Если мы с Колей и не были явными диссидентами, то варились именно в этой среде. Мы читали запрещенные книги: Мандельштама, Набокова, Цветаеву, «Доктора Живаго» Пастернака. Мы пели запрещенные песни, с удовольствием слушали нашего Галича-Нелегалича и ходили на Таганку.
«Солярис» закупили многие страны. Премьера была и в Италии. Тарковский любил Италию. «Они – как наши. – Это была высшая оценка итальянцам. – И у них душа нараспашку». В Риме мы пошли на просмотр новой картины Федерико Феллини «Амаркорд». Мы сидели в небольшом полупустом зале, где показывали удивительно земной шедевр Феллини. Тарковский смеялся, иногда восхищенно восклицал или бурно возражал, словно сам создал эту картину и теперь пытается ее подправить. «Вот так никогда не режь кадр», – неожиданно сказал он мне. По этой реплике я поняла, что Тарковский знает, что я учусь на режиссерском факультете. «Он режет сам себя», – громко возмущался Тарковский, вызывая удивленные взгляды итальянских зрителей. Но фильм ему очень понравился. Через день Федерико Феллини пригласил нас к себе в офис. Он принял Тарковского тепло, по-братски. Весело рассказывал нам о своих новых замыслах, связанных с фильмом «Казанова».
– Я смотрел твой фильм, Андрей, не весь, конечно, он очень длинный, но то, что я видел, это гениально, – сказал Феллини.
– Длинный фильм? – возмутился Тарковский. – А у тебя что – много коротких фильмов? А я смотрел их все до конца!
– Не переживай, я знаю: ты и я, мы – гении! – улыбнулся Феллини. – Вы, русские, вообще гениальный народ. Как вы ухитряетесь снимать свои фильмы? О чем? У вас же ни о чем нельзя снимать! Я бы не снял у вас ни одной своей картины, потому что все мои картины о проститутках.
– А почему ты перестал занимать в своих картинах профессиональных актеров? – поинтересовался Тарковский.
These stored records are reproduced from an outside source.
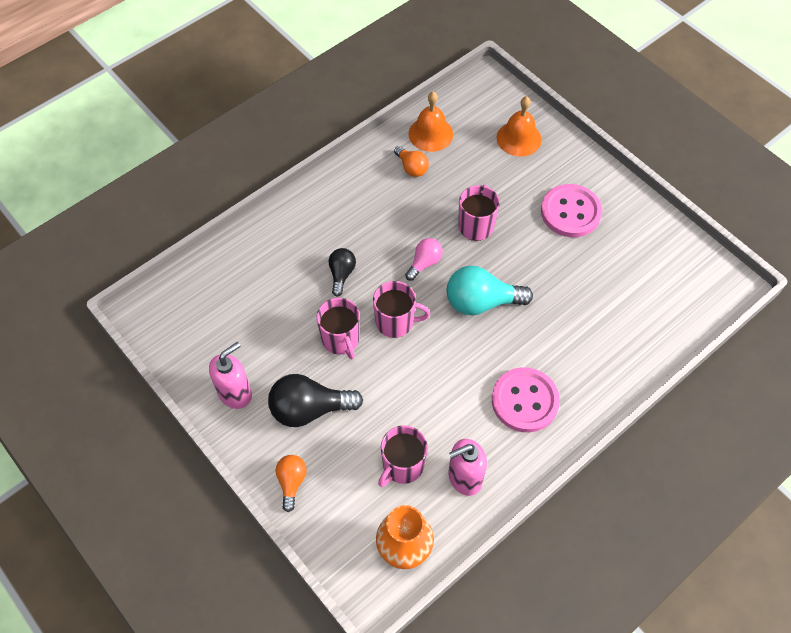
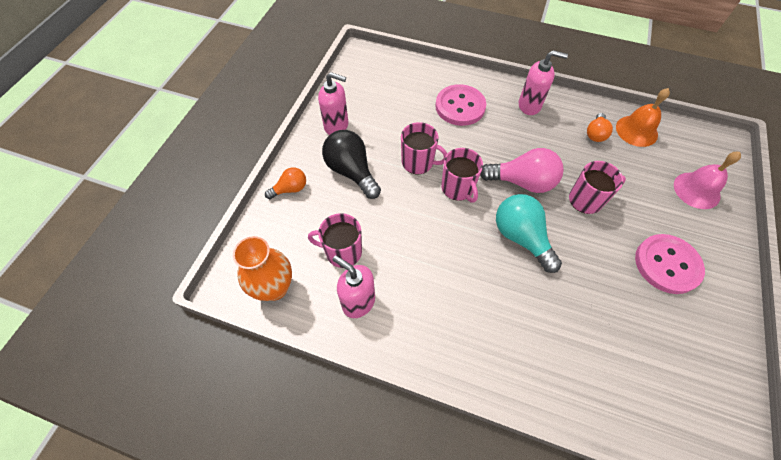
camera: 60 degrees right, 0 degrees up
pink mug [316,298,360,359] -> pink mug turned 105 degrees counterclockwise [401,122,447,174]
black light bulb [329,248,356,297] -> none
pink light bulb [405,238,443,281] -> pink light bulb [480,148,564,193], size x1.76
pink button [492,367,560,432] -> pink button moved to [435,84,486,126]
orange bell [497,96,542,156] -> pink bell [674,152,741,209]
none -> pink soap dispenser [519,50,568,115]

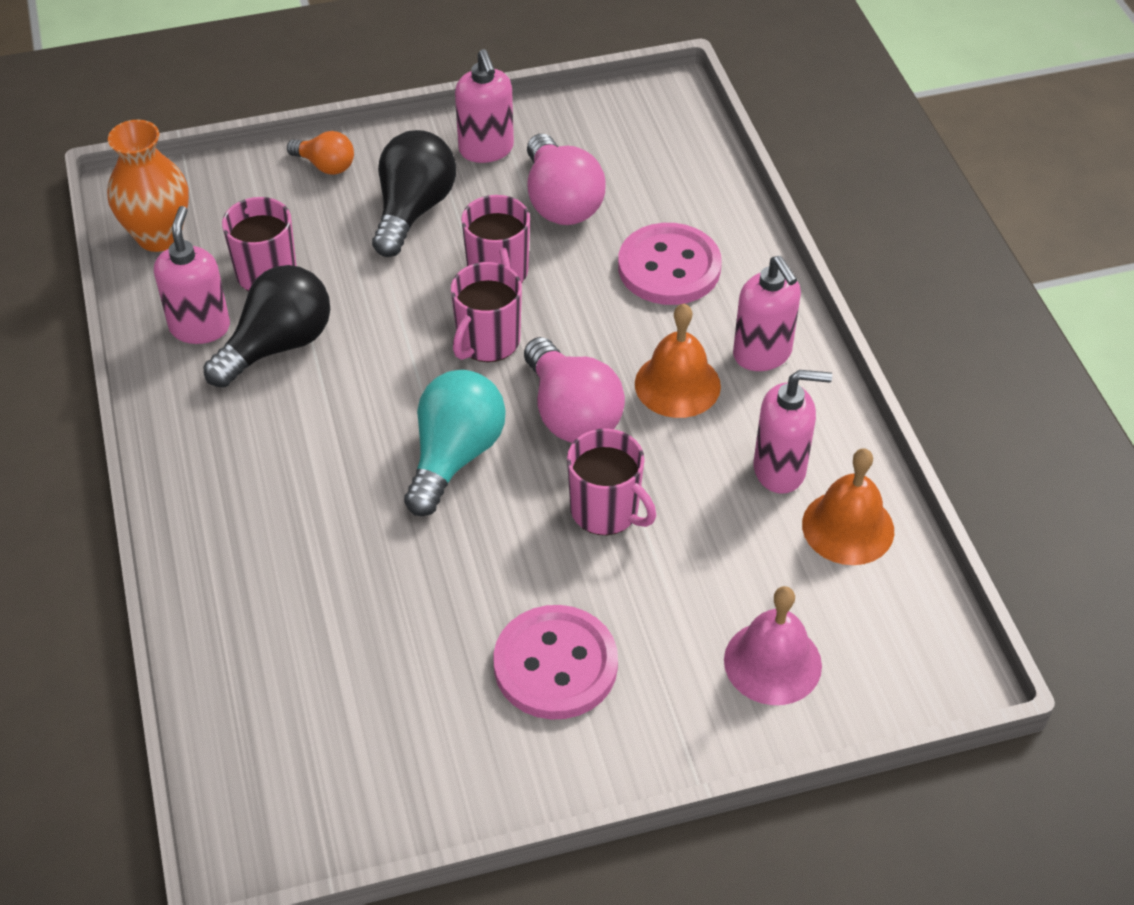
camera: 55 degrees right, 10 degrees down
orange light bulb [587,113,613,142] -> pink soap dispenser [754,370,832,494]
none -> black light bulb [203,265,330,388]
none -> pink light bulb [527,134,606,225]
none -> orange bell [635,304,721,418]

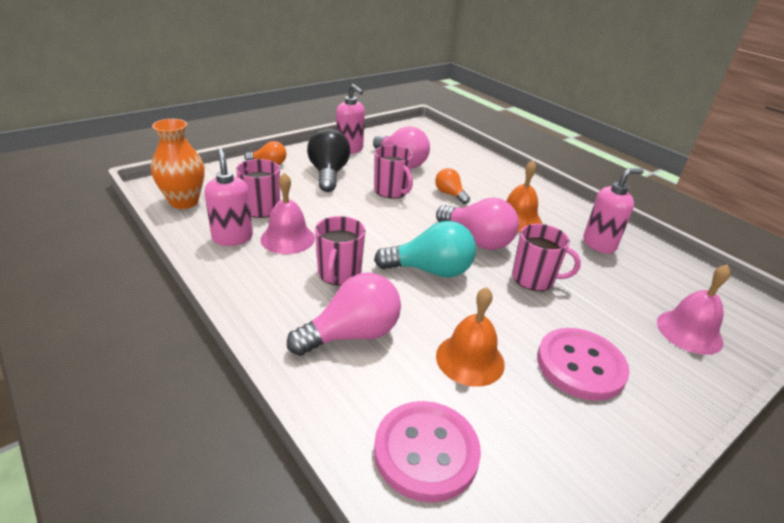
camera: 25 degrees left, 15 degrees down
black light bulb [203,265,330,388] -> pink bell [261,173,315,254]
turquoise light bulb [404,370,506,516] -> turquoise light bulb turned 90 degrees clockwise [374,221,476,278]
pink mug [451,262,522,362] -> pink mug moved to [315,216,365,286]
pink button [618,223,722,305] -> pink button moved to [374,401,481,503]
pink soap dispenser [733,256,801,371] -> none
orange bell [802,448,894,565] -> orange bell moved to [436,287,505,387]
none -> pink light bulb [287,272,401,356]
none -> orange light bulb [435,168,470,204]

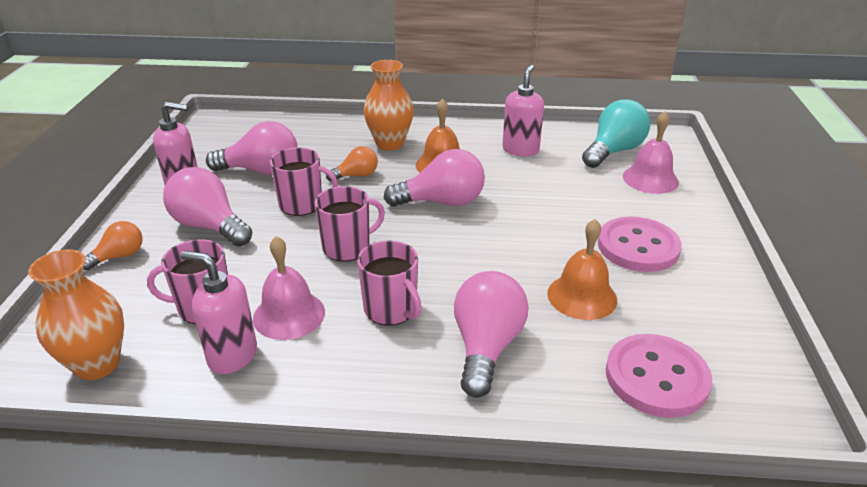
camera: 45 degrees left, 0 degrees up
black light bulb [307,128,350,192] -> pink light bulb [163,167,253,246]
turquoise light bulb [374,221,476,278] -> turquoise light bulb moved to [582,99,650,168]
orange light bulb [435,168,470,204] -> orange light bulb turned 150 degrees clockwise [326,146,378,182]
pink mug [512,224,581,291] -> pink mug moved to [315,186,385,262]
none -> orange vase [363,60,414,150]

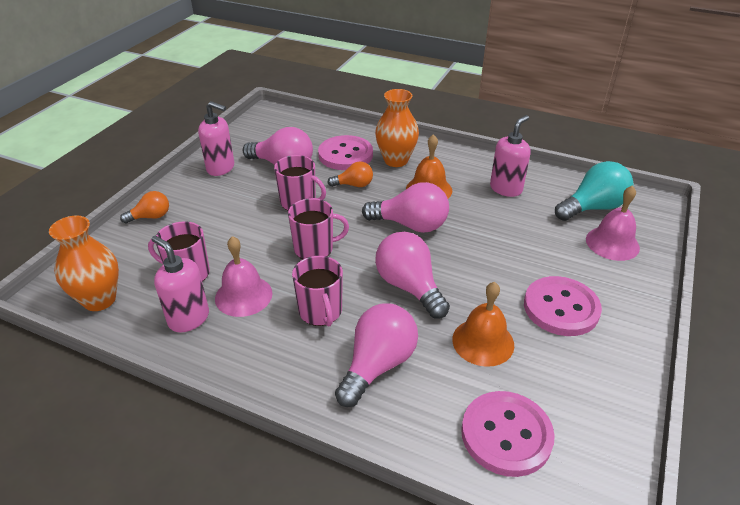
camera: 20 degrees right, 5 degrees up
pink light bulb [163,167,253,246] -> pink light bulb moved to [375,232,450,319]
none -> pink button [318,135,373,170]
– Дорого, – ответил маэстро, – и потом, я не знаю, как у вас, но у нас «звезды», заключающие контракт, могут диктовать, что и как снимать режиссеру. И даже сколько должно быть в картине крупных планов.
– Да, вы, итальянцы, гениальный народ, я бы так не смог, – парировал Тарковский.
– И я не смог, поэтому и снимаю вместо актеров… – Феллини протянул Андрею Арсеньевичу кипу фотографий, отобранных для «Казановы», – удивительные типажи. – Они ведь у меня даже текст не говорят, – улыбнулся Феллини, – я их прошу считать: раз, два, три… а потом, во время тонировки, подкладываю любой текст, какой мне нужно. Трудно сейчас снимать фильмы, – неожиданно сказал он, – денег нет, прокатчики горят на моих фильмах; трудно, брат, но мы с тобой, конечно, – гении…
Вечером Феллини пригласил нас в ресторан. К нашему столу приблизилась полная шестидесятилетняя женщина.
– Ну что, опять привел гостей, Федерико? – неожиданно фамильярно обратилась она к мастеру. – Ну, а сам что будешь есть?
– Ой, будто ты не знаешь, кашу, конечно, мою кашу, – ответил Феллини.
– Так я и думала, – произнесла женщина и царственно удалилась.
– Когда-то, в юности, я был так беден, что у меня часто не хватало денег расплатиться даже за обед, – рассказал нам Феллини, – и Тереза кормила меня. С тех пор я стал известным режиссером, а она – владелицей одного из лучших ресторанов в Риме, но мы по-прежнему играем в эту игру: я – нищий Федерико, а она – моя благодетельница.